# General Query on Archimedes' Principle

• TomK
In summary, when an object is floating, the volume of the partially submerged section of the object equals the volume of water displaced. If an object is held in-place underwater (with a hand), the forces on the object look like they act in a vertical direction and the object will not fall vertically. When the object has fully-sunk, which rules apply? The upthrust in Archimedes Principle is caused by the pressure acting on a surface of the body which has a horizontal component.
TomK
Homework Statement
Archimedes' Principle
Relevant Equations
upthrust = weight of fluid displaced
volume of object = volume of fluid displaced
I had some questions about Archimedes' Principle. This image shows an object being gradually submerged into fluid:

As far as I'm aware, when the object is floating, weight of fluid displaced by object = upthrust acting upwards on the object.
When the object is fully submerged, volume of the object = volume of fluid displaced.When an object is in the sinking process (i.e. upthrust cannot keep object afloat, so object gradually falls through fluid), does only the volume rule apply, or does the upthrust/weight rule apply too?

If an object is held in-place whilst fully submerged, which rules apply? If you hold an object in-place underwater (i.e. with your hand), what do the forces on the object look like (i.e. what direction does each force act in, and which stop the object falling vertically)?

When the object has fully-sunk (and has stopped moving vertically), which rules apply?

I'm guessing that upthrust is always acting on an object in fluid, no matter how much it has been submerged, but the magnitude of upthrust changes to equal the weight of fluid displaced (with upthrust being at its maximum when fully submerged). Is this right?

When an object is floating, does the volume of the partially-submerged section of the object equal the volume of water displaced?Please clarify these conceptions I have. Thank you.

Delta2
TomK said:
When the object has fully-sunk (and has stopped moving vertically), which rules apply?
Is it not obvious what happens if something is fully submerged?

TomK said:
When an object is floating, does the volume of the partially-submerged section of the object equal the volume of water displaced?
How could it be otherwise?

The upthrust in Archimedes Principle is caused by the fluid pressure acting on a surface of the body which has a horizontal component.

So, on a floating vertical cylinder, the upthrust is the pressure at the depth to which the cylinder has sunk into the fluid multiplied by the area of the circular base. The pressure on the curved side acts horizontally so does not contribute to the upthrust.

If you place the cylinder on the surface of the fluid there is no upthrust so the cylinder falls. As it descends, the pressure on the bottom face increases. If the pressure multiplied by the area equals the weight of the cylinder before the cylinder fully submerges the cylinder floats. If the cylinder fully submerges before the pressure multiplied by the area of the bottom face equals the weight, the cylinder sinks.

If the cylinder is fully submerged, the upthrust is the difference between the vertically up pressure on the bottom face multiplied by the area, and the vertically down pressure on the upper face multiplied by the area.

When the cylinder rests on the base of the vessel you can assume that fluid penetrates under the cylinder so the base of the cylinder still has a pressure applied upwards.

If there is a seal which prevents fluid getting under the cylinder, then a cylinder which normally floats will not rise to the surface as there is no upthrust force (pressure x area) on the base. The cylinder will remain at the base of the vessel.

Last edited:
Delta2
Frodo said:
The upthrust in Archimedes Principle is caused by the fluid pressure acting on a surface of the body which has a horizontal component.

-.-.-

_EXERCISE INSTRUCTIONS_.
1. Name every username that appears in the thread on Archimedes' principle.
2. The Archimedes' principle thread says that, with a seal under it, "a cylinder which normally floats will not rise to the surface". Why not, according to the thread?

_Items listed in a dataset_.
-.-.-

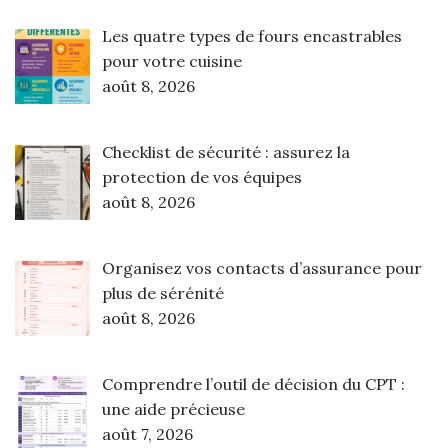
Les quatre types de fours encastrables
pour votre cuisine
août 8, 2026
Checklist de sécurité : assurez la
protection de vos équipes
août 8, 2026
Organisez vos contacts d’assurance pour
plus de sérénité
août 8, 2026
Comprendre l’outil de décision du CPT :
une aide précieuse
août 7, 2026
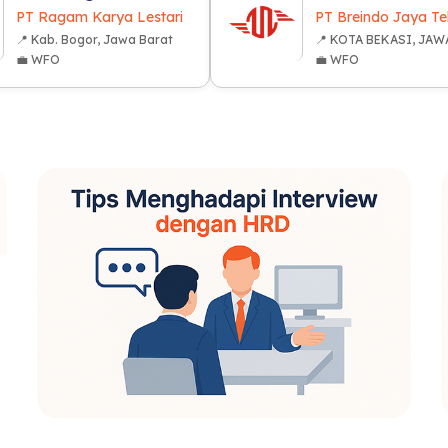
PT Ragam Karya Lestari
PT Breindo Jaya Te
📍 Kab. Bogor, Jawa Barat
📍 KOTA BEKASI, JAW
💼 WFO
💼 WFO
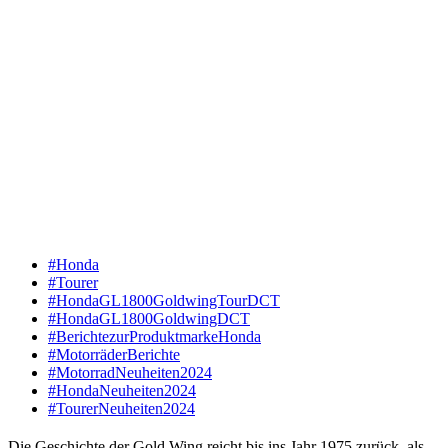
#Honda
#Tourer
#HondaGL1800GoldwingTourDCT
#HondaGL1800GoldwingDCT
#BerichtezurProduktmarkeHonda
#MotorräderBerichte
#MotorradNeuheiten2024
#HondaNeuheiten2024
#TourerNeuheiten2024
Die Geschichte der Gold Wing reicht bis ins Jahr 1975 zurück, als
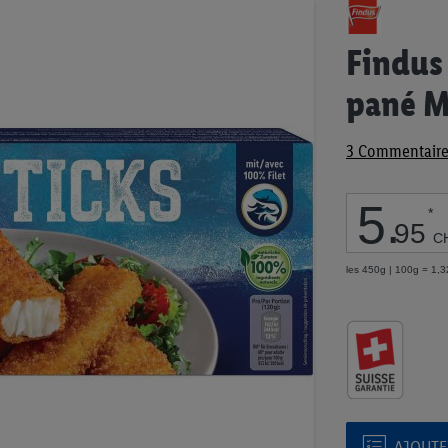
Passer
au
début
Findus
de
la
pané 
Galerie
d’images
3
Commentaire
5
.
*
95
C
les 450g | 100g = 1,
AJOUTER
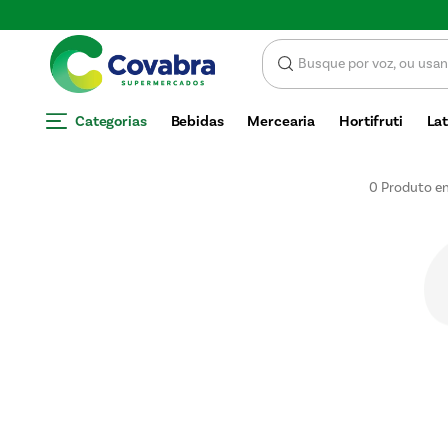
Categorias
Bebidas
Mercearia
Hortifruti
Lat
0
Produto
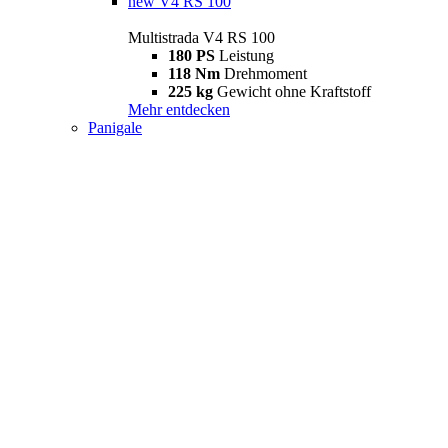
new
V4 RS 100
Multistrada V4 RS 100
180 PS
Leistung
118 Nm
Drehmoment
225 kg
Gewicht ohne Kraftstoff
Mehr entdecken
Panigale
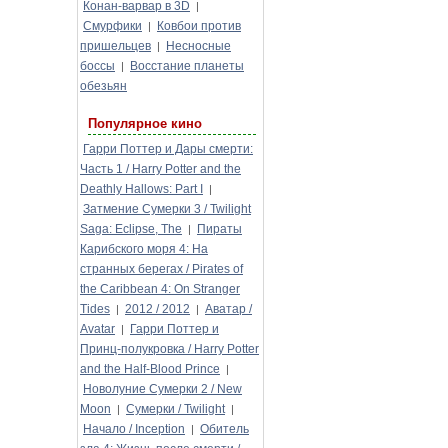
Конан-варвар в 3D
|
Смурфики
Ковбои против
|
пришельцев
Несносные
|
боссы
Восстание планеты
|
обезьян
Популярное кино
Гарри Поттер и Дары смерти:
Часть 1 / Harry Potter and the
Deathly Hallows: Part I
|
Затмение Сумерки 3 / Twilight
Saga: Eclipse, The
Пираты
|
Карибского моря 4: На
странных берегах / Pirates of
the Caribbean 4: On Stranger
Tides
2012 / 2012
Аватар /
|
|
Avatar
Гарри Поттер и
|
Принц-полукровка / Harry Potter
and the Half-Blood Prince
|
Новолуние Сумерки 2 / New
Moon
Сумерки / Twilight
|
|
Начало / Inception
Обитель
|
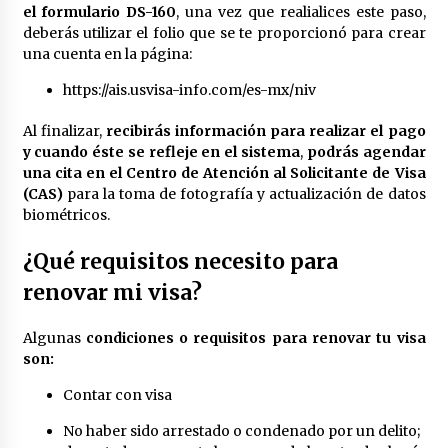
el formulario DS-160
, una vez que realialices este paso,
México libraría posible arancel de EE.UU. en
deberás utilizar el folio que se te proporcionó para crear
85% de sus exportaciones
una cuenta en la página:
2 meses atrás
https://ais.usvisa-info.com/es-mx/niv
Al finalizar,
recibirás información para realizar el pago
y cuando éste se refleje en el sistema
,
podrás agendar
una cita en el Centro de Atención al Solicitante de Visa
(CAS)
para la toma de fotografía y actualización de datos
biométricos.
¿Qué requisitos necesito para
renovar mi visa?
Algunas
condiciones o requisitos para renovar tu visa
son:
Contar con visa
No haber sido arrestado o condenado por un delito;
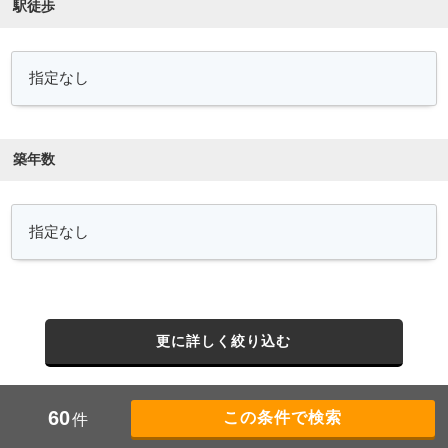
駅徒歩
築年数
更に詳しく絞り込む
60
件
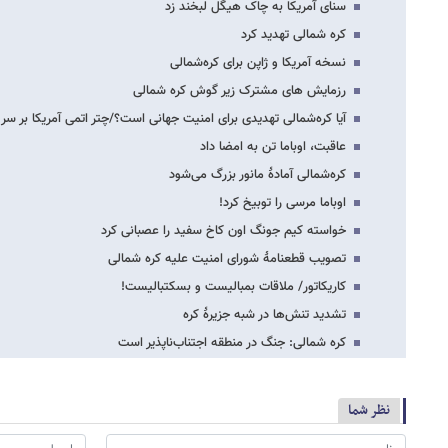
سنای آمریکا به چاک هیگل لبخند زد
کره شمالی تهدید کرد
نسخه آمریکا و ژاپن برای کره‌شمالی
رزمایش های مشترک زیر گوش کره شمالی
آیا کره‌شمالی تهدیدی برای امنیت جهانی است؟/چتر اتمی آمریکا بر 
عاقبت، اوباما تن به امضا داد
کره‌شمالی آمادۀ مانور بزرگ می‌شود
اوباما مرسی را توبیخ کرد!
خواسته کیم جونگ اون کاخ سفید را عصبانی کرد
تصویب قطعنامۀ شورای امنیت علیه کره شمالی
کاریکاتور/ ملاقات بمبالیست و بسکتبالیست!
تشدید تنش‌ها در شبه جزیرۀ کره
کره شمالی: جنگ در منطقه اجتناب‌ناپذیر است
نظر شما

-.-.-

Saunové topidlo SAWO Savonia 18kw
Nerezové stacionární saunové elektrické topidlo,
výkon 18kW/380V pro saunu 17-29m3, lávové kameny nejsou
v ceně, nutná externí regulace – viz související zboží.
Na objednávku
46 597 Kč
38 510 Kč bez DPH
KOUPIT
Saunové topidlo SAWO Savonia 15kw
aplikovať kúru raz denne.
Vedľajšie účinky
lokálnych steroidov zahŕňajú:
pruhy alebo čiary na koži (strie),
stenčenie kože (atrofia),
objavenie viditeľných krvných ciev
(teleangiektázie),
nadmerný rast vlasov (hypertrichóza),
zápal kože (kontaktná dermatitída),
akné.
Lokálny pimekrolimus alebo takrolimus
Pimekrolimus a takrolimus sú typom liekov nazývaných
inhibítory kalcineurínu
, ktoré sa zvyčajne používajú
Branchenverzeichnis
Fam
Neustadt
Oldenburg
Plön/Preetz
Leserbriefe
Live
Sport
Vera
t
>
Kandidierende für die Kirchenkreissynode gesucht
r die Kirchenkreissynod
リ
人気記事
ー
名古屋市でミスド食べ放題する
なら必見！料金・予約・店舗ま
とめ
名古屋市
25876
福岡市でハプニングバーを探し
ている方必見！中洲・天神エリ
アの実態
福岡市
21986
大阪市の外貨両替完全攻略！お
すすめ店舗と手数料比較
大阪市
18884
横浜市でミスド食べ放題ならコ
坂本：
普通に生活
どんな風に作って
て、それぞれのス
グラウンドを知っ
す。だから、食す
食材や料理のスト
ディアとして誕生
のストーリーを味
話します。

-.-.-

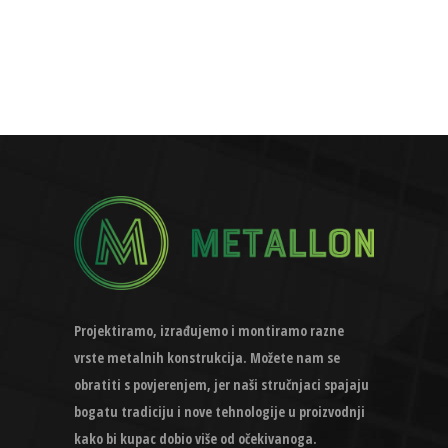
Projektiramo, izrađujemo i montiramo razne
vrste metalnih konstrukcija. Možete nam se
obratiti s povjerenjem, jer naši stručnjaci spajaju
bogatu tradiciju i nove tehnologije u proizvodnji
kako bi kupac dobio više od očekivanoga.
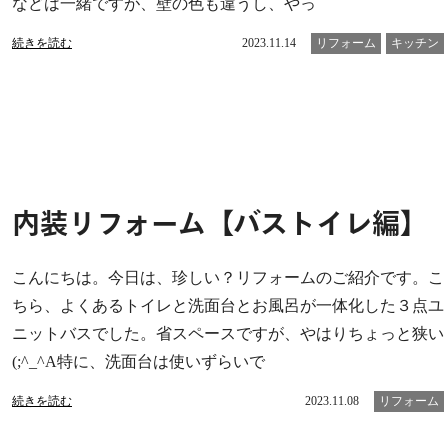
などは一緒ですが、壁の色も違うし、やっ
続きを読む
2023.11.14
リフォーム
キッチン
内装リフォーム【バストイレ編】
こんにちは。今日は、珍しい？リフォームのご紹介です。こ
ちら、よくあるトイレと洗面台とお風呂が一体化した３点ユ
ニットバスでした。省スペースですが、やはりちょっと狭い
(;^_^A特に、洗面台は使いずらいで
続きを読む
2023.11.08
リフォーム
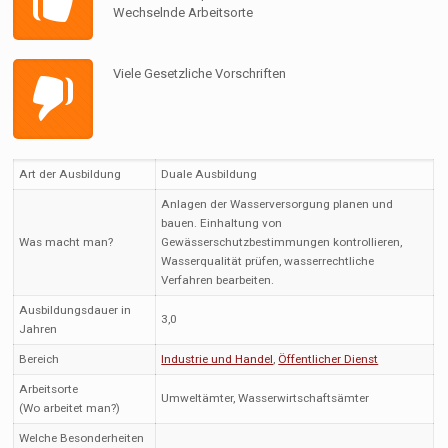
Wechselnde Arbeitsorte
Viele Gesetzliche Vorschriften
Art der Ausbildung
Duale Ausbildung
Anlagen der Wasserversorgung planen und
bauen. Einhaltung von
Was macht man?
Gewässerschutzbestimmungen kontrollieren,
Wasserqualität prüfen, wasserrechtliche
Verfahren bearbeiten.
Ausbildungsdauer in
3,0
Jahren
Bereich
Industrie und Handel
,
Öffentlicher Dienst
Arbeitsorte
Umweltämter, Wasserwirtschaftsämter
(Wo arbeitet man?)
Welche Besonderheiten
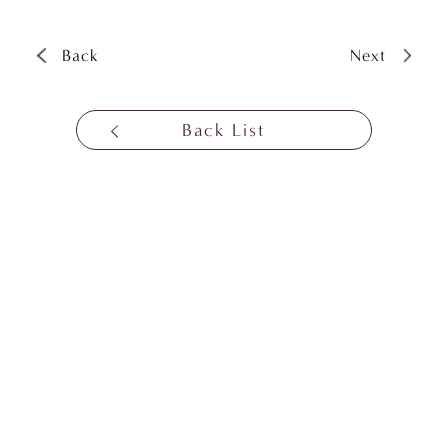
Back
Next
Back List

-.-.-

_ANSWERS PER TASK_.
1. TomK, Delta2, Frodo

2. The seal prevents fluid from getting under the cylinder, so no pressure acts upward on its base. With no upthrust force (pressure times area) on the base, the cylinder stays at the base of the vessel.